Friday, June 1, 2012

Happy and Glorious



This weekend the United Kingdom will celebrate the 60 year jubilee of Queen Elizabeth II. The celebrations will rise above the pettiness of old scandals associated with the Royal family, not to mention the constant speculation about when William and Kate are going to breed.  This is a time to remember how much the country has changed since 1952 – and how much in other ways it has stayed the same. There will be street parties around the land just as there were on Coronation Day and the same immaculate pageantry will remind the world that this elderly lady is the symbol of Britain’s long sweep of history since Alfred the Great. Plus ça change, plus c'est la même chose.
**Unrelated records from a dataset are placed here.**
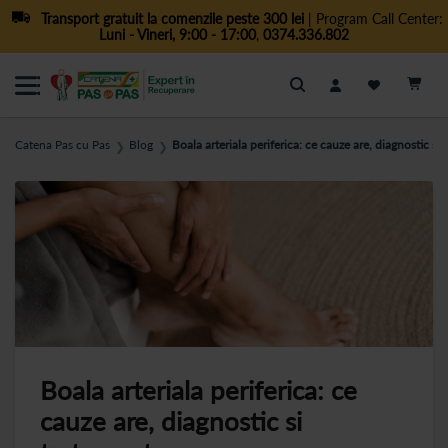
Transport gratuit la comenzile peste 300 lei
| Program Call Center:
Luni - Vineri, 9:00 - 17:00
,
0374.336.802
Cautare
Catena Pas cu Pas
Blog
Boala arteriala periferica: ce cauze are, diagnostic si
❯
❯
Boala arteriala periferica: ce
cauze are, diagnostic si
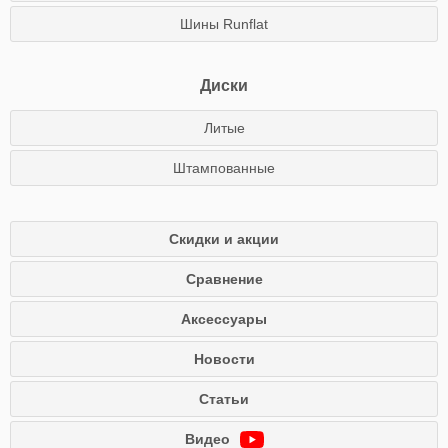
Шины Runflat
Диски
Литые
Штампованные
Скидки и акции
Сравнение
Аксессуары
Новости
Статьи
Видео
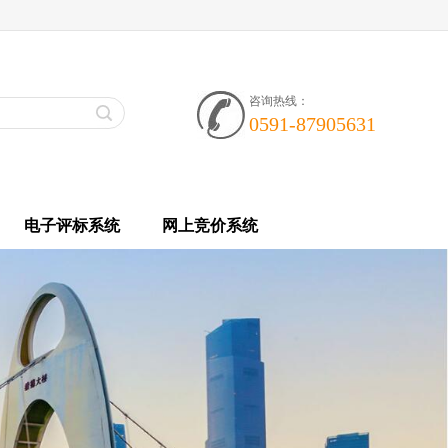
咨询热线：
0591-87905631
电子评标系统
网上竞价系统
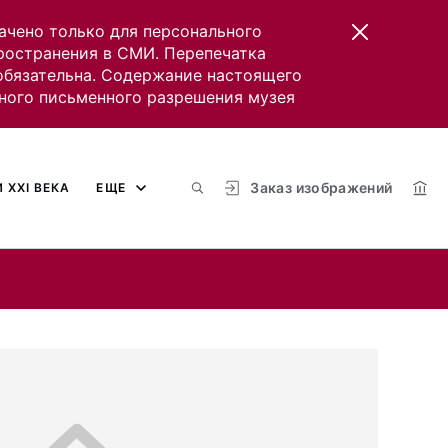
ачено только для персонального
пространения в СМИ. Перепечатка
 обязательна. Содержание настоящего
ного письменного разрешения музея
Заказ изображений
 XXI ВЕКА
ЕЩЕ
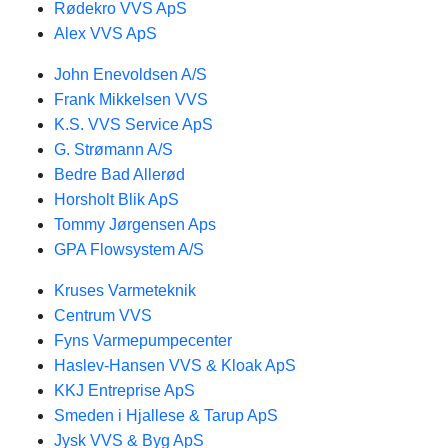
Rødekro VVS ApS
Alex VVS ApS
John Enevoldsen A/S
Frank Mikkelsen VVS
K.S. VVS Service ApS
G. Strømann A/S
Bedre Bad Allerød
Horsholt Blik ApS
Tommy Jørgensen Aps
GPA Flowsystem A/S
Kruses Varmeteknik
Centrum VVS
Fyns Varmepumpecenter
Haslev-Hansen VVS & Kloak ApS
KKJ Entreprise ApS
Smeden i Hjallese & Tarup ApS
Jysk VVS & Byg ApS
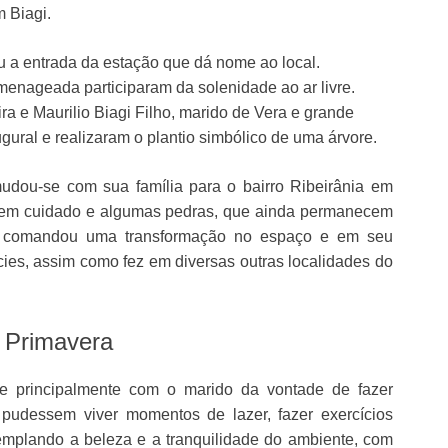
 Biagi.
u a entrada da estação que dá nome ao local.
menageada participaram da solenidade ao ar livre.
ra e Maurilio Biagi Filho, marido de Vera e grande
ugural e realizaram o plantio simbólico de uma árvore.
ou-se com sua família para o bairro Ribeirânia em
sem cuidado e algumas pedras, que ainda permanecem
u e comandou uma transformação no espaço e em seu
cies, assim como fez em diversas outras localidades do
 Primavera
 e principalmente com o marido da vontade de fazer
udessem viver momentos de lazer, fazer exercícios
ntemplando a beleza e a tranquilidade do ambiente, com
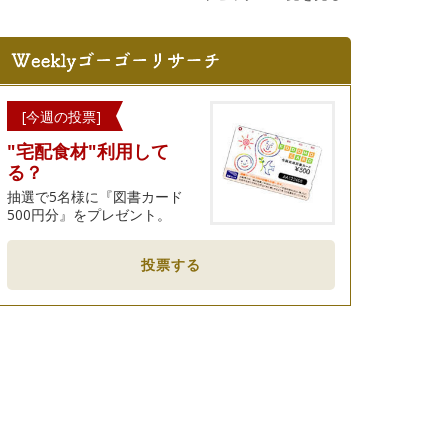
[今週の投票]
"宅配食材"利用して
る？
抽選で5名様に『図書カード
500円分』をプレゼント。
投票する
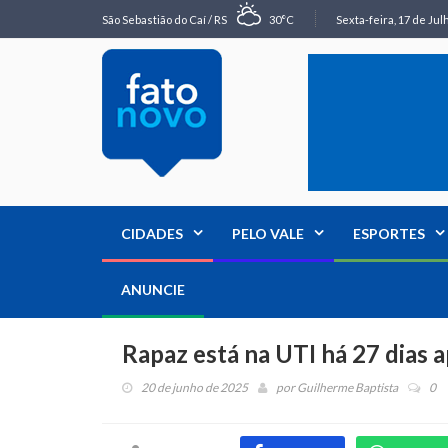
São Sebastião do Caí / RS
30°C
Sexta-feira, 17 de Jul
CIDADES
PELO VALE
ESPORTES
ANUNCIE
Rapaz está na UTI há 27 dias 
20 de junho de 2025
por
Guilherme Baptista
0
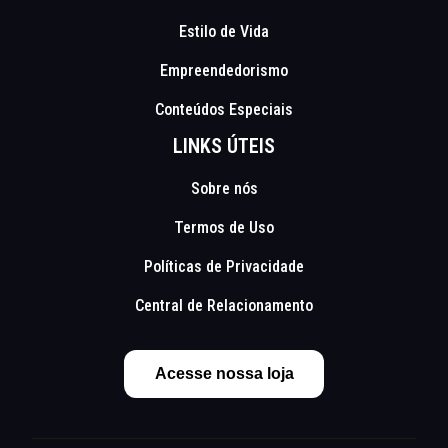
Estilo de Vida
Empreendedorismo
Conteúdos Especiais
LINKS ÚTEIS
Sobre nós
Termos de Uso
Políticas de Privacidade
Central de Relacionamento
Acesse nossa loja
Here on Midatlantic, I mark the occasion by posting this lovely drawing by Norman Hartnell of the Queen’s Coronation dress. The gown incorporated the symbols not only of England, Scotland, Wales and Northern Ireland (the rose, the thistle, the leek and the shamrock) but the symbols of the Dominions – as they were then called. It included the Canadian maple leaf, the Australian wattle, the New Zealand silver fern, and the South African protea as well as the lotus flower for India and Ceylon (now Sri Lanka) and wheat sheaves, cotton, and jute for Pakistan.

And I draw your attention to this short but very beautiful anthem – O Taste and See, a setting of Psalm 34 – written for the 1953 Coronation by that most British of composers, Ralph Vaughan Williams. I defy you to listen to it and not think of the antiquity of Albion epitomized by that little old lady in the crown.